To the French, The Battle of Vimy Ridge was bloody slaughter. To the British, it was stalemate. But to the Canadians, it was their finest hour.

On Easter Monday 1917, in the midst of the First World War, the Battle of Vimy Ridge began at 5.30 AM with the roar of a thousand heavy guns, howitzers and mortars. Six days later, the Canadian Corps seized Vimy Ridge from Germany.

One of Canada’s most spectacular military triumphs – gaining more ground and capturing more prisoners than any British offensive on the Western Front – the victory was nonetheless bittersweet, coming at a cost of over 10,000 casualties.

Based on eyewitness accounts, Vimy Ridge is a chilling and highly personal recollection of the famous battle. Drawing on experiences in the trenches, ill-advised leadership and the true cost of First World War losses, McKee’s study is an invaluable reconstruction of both sides of the war.

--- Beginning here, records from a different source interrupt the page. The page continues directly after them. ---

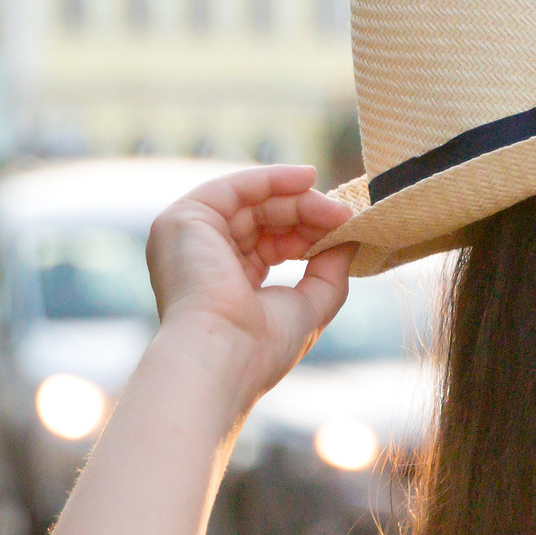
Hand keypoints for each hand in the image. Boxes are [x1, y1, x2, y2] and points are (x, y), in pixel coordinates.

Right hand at [144, 166, 358, 406]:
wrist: (224, 355)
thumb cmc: (262, 345)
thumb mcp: (310, 303)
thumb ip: (330, 271)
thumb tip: (350, 238)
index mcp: (224, 282)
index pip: (269, 244)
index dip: (307, 234)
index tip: (344, 230)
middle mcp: (202, 256)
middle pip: (261, 219)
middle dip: (306, 214)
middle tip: (344, 215)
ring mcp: (190, 237)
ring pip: (250, 201)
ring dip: (297, 199)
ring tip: (335, 208)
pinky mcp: (185, 219)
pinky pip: (234, 187)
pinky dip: (272, 179)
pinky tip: (307, 179)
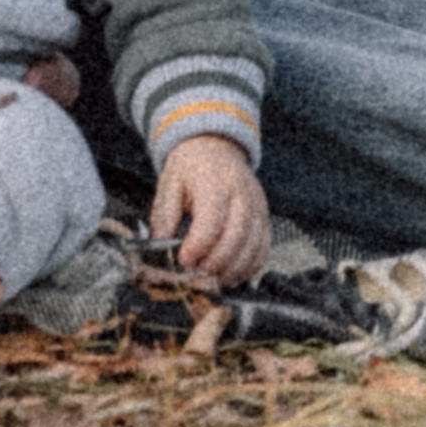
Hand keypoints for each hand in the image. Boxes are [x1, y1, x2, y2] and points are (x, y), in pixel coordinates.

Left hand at [151, 135, 268, 286]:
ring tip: (210, 279)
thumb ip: (164, 216)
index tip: (183, 260)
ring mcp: (258, 207)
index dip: (198, 245)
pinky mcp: (265, 219)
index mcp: (214, 180)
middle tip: (195, 275)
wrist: (216, 147)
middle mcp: (242, 193)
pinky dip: (248, 268)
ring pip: (253, 248)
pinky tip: (229, 274)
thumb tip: (160, 247)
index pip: (212, 219)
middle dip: (215, 263)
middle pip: (236, 237)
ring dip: (232, 270)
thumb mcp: (169, 183)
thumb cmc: (190, 167)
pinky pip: (263, 250)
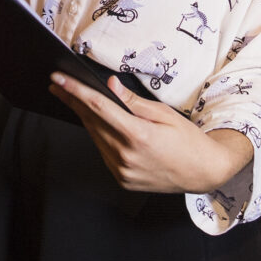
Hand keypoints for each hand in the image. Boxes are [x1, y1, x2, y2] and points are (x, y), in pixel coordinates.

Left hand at [47, 72, 252, 194]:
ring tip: (73, 100)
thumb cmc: (188, 140)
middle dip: (73, 101)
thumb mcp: (165, 114)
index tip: (58, 79)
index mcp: (138, 136)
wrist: (204, 173)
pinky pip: (104, 152)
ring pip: (95, 138)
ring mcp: (123, 171)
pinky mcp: (122, 180)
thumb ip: (133, 101)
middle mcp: (126, 156)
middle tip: (57, 85)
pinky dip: (99, 136)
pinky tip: (96, 123)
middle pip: (91, 122)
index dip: (75, 91)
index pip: (98, 108)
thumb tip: (110, 85)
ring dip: (84, 118)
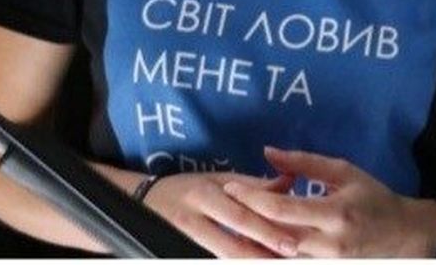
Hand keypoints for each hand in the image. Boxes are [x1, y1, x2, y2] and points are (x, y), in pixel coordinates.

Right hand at [140, 170, 298, 257]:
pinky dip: (232, 261)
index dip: (268, 229)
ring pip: (221, 255)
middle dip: (263, 251)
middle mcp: (193, 217)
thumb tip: (289, 182)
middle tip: (291, 256)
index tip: (294, 240)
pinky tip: (252, 261)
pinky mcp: (177, 250)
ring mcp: (183, 237)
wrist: (141, 201)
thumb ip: (252, 184)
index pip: (241, 214)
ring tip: (274, 262)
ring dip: (250, 259)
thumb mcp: (217, 179)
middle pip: (233, 240)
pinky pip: (209, 258)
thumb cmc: (187, 188)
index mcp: (206, 194)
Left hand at [219, 146, 435, 257]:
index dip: (251, 198)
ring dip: (248, 244)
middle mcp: (327, 244)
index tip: (230, 187)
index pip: (281, 208)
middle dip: (242, 221)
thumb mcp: (344, 172)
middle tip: (219, 206)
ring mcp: (324, 264)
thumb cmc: (373, 198)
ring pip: (275, 257)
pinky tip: (249, 246)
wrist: (403, 236)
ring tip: (225, 227)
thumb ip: (305, 163)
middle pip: (272, 236)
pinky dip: (265, 256)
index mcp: (334, 214)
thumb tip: (268, 153)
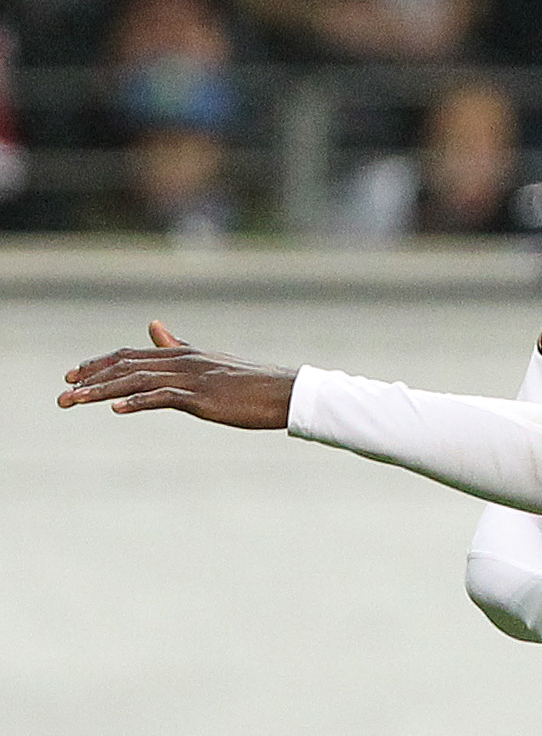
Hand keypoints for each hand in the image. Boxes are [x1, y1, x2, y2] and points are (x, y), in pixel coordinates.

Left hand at [58, 321, 296, 428]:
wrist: (285, 392)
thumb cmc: (251, 382)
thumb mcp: (210, 361)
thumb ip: (177, 345)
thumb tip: (153, 326)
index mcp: (184, 354)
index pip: (131, 355)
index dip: (99, 364)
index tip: (73, 374)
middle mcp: (183, 362)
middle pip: (127, 366)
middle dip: (91, 379)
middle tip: (62, 392)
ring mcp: (192, 379)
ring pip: (137, 380)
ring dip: (102, 391)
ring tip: (74, 401)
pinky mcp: (203, 398)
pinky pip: (164, 398)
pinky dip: (138, 401)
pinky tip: (116, 409)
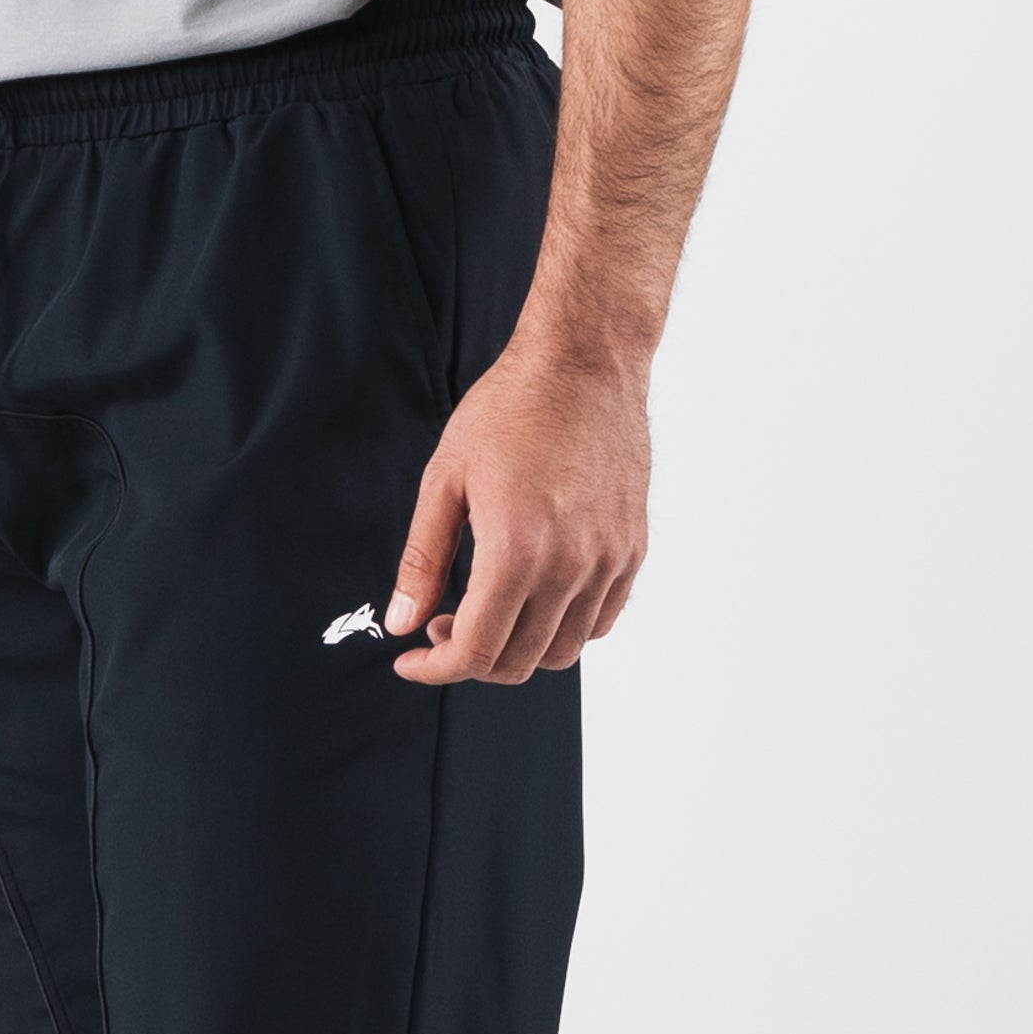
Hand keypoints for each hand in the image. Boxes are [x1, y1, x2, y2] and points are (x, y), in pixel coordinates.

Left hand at [385, 342, 649, 685]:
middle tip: (443, 626)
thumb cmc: (510, 409)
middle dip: (471, 659)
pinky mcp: (632, 549)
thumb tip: (400, 622)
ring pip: (563, 650)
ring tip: (488, 609)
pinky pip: (600, 620)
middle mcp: (570, 565)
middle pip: (519, 661)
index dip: (435, 669)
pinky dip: (563, 628)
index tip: (411, 660)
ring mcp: (609, 560)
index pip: (476, 650)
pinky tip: (534, 595)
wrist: (583, 364)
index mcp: (516, 550)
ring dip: (518, 648)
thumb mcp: (445, 480)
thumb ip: (421, 560)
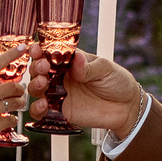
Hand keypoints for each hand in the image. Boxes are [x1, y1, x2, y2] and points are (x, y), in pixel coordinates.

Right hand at [0, 43, 30, 157]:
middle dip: (20, 91)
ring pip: (15, 103)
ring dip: (18, 106)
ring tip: (13, 108)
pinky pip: (11, 120)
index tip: (23, 47)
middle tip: (19, 94)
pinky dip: (11, 121)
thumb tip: (1, 85)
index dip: (11, 55)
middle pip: (13, 86)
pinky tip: (4, 123)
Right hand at [32, 50, 146, 130]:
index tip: (37, 50)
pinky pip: (42, 111)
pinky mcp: (60, 110)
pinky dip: (37, 109)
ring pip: (36, 89)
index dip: (40, 50)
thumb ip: (89, 67)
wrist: (127, 108)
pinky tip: (43, 105)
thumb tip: (76, 59)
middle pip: (39, 69)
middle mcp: (61, 76)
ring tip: (43, 84)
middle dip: (37, 67)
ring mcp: (59, 93)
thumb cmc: (117, 82)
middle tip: (44, 67)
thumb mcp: (106, 69)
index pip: (50, 52)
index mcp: (70, 61)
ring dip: (35, 86)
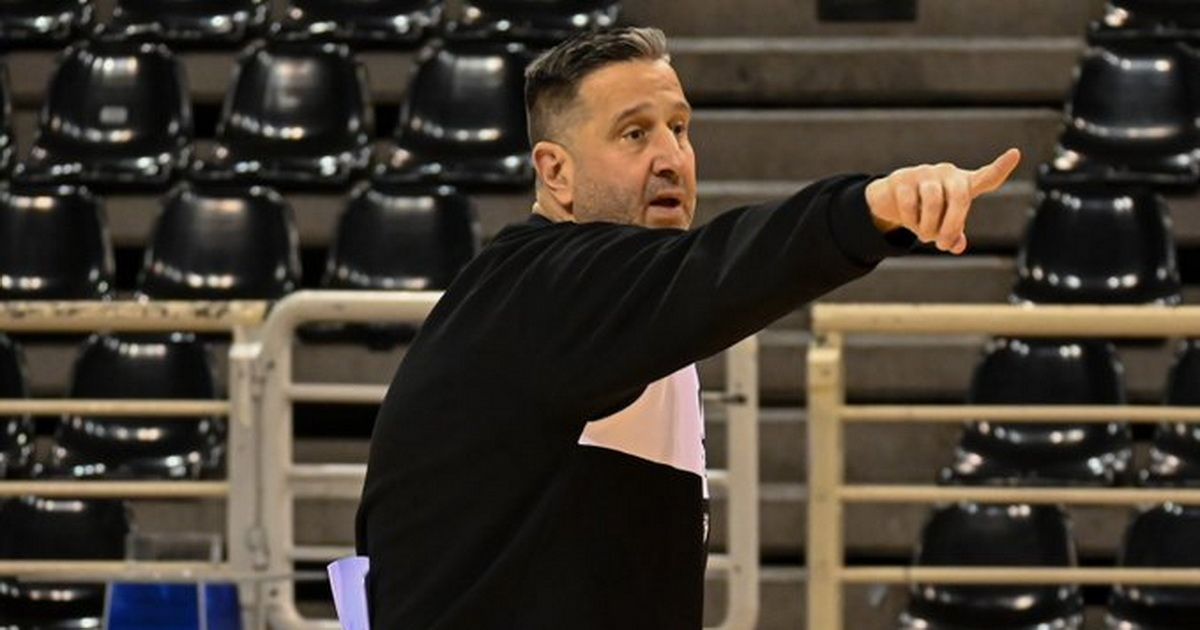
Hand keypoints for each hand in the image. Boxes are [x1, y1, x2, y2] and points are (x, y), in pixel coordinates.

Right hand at [864, 148, 1020, 254]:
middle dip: (953, 225)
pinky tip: (910, 224)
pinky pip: (910, 203)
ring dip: (929, 227)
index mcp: (963, 184)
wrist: (890, 200)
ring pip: (933, 201)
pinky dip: (911, 221)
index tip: (1015, 153)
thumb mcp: (942, 225)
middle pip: (960, 196)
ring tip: (925, 236)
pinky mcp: (902, 178)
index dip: (1001, 167)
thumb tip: (956, 246)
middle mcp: (947, 173)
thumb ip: (953, 236)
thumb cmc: (925, 212)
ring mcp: (924, 173)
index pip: (986, 177)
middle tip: (943, 245)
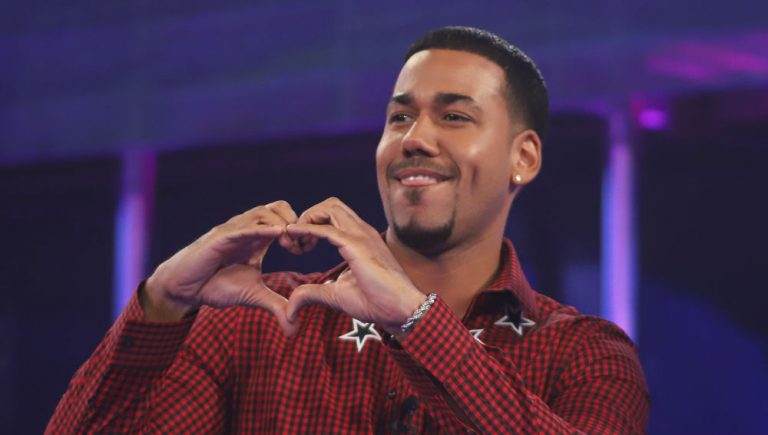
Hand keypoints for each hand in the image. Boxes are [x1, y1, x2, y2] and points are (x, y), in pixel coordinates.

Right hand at [144, 200, 304, 334]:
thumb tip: (295, 329)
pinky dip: (261, 229)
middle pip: (279, 207)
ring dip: (282, 225)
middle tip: (301, 247)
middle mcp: (248, 229)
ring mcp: (233, 231)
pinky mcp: (219, 238)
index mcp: (258, 238)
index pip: (285, 218)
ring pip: (263, 212)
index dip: (300, 230)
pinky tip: (277, 234)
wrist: (185, 289)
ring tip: (290, 246)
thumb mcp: (254, 296)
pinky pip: (243, 228)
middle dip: (295, 223)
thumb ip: (276, 307)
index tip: (306, 249)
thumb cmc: (216, 286)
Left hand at [284, 197, 424, 334]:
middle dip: (308, 216)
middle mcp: (361, 231)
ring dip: (306, 219)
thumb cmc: (377, 302)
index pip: (333, 214)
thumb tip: (291, 304)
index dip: (312, 224)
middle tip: (298, 243)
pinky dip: (306, 228)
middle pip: (330, 204)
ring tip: (298, 244)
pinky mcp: (357, 246)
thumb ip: (312, 293)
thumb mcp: (336, 295)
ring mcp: (361, 236)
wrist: (401, 309)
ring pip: (329, 207)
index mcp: (359, 238)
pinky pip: (326, 228)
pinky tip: (293, 235)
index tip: (300, 248)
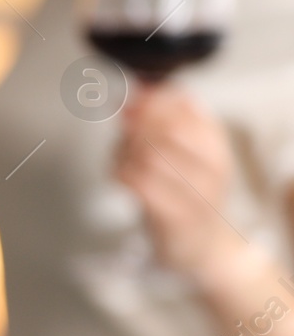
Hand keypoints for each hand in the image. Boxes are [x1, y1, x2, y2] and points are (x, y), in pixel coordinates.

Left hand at [113, 83, 243, 277]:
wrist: (201, 246)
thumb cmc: (185, 193)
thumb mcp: (184, 151)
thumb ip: (162, 120)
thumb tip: (136, 89)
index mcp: (217, 143)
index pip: (186, 105)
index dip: (151, 98)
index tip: (131, 102)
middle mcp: (213, 166)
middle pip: (165, 128)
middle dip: (134, 125)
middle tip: (123, 132)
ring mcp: (196, 193)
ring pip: (147, 154)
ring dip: (122, 151)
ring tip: (120, 157)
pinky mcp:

Alexander McKee was selling aviation articles to flying magazines by the age of eighteen. During the Second World War he wrote for a succession of army newspapers and later became a writer/producer for the British Forces Network. Since 1956 he has been researching and writing books on all branches of naval, military and aviation history. He instigated the excavation of the Tudor ship Mary Rose in the seabed off Portsmouth, which he describes in King Henry VIII’s Mary Rose. He has authored nineteen books.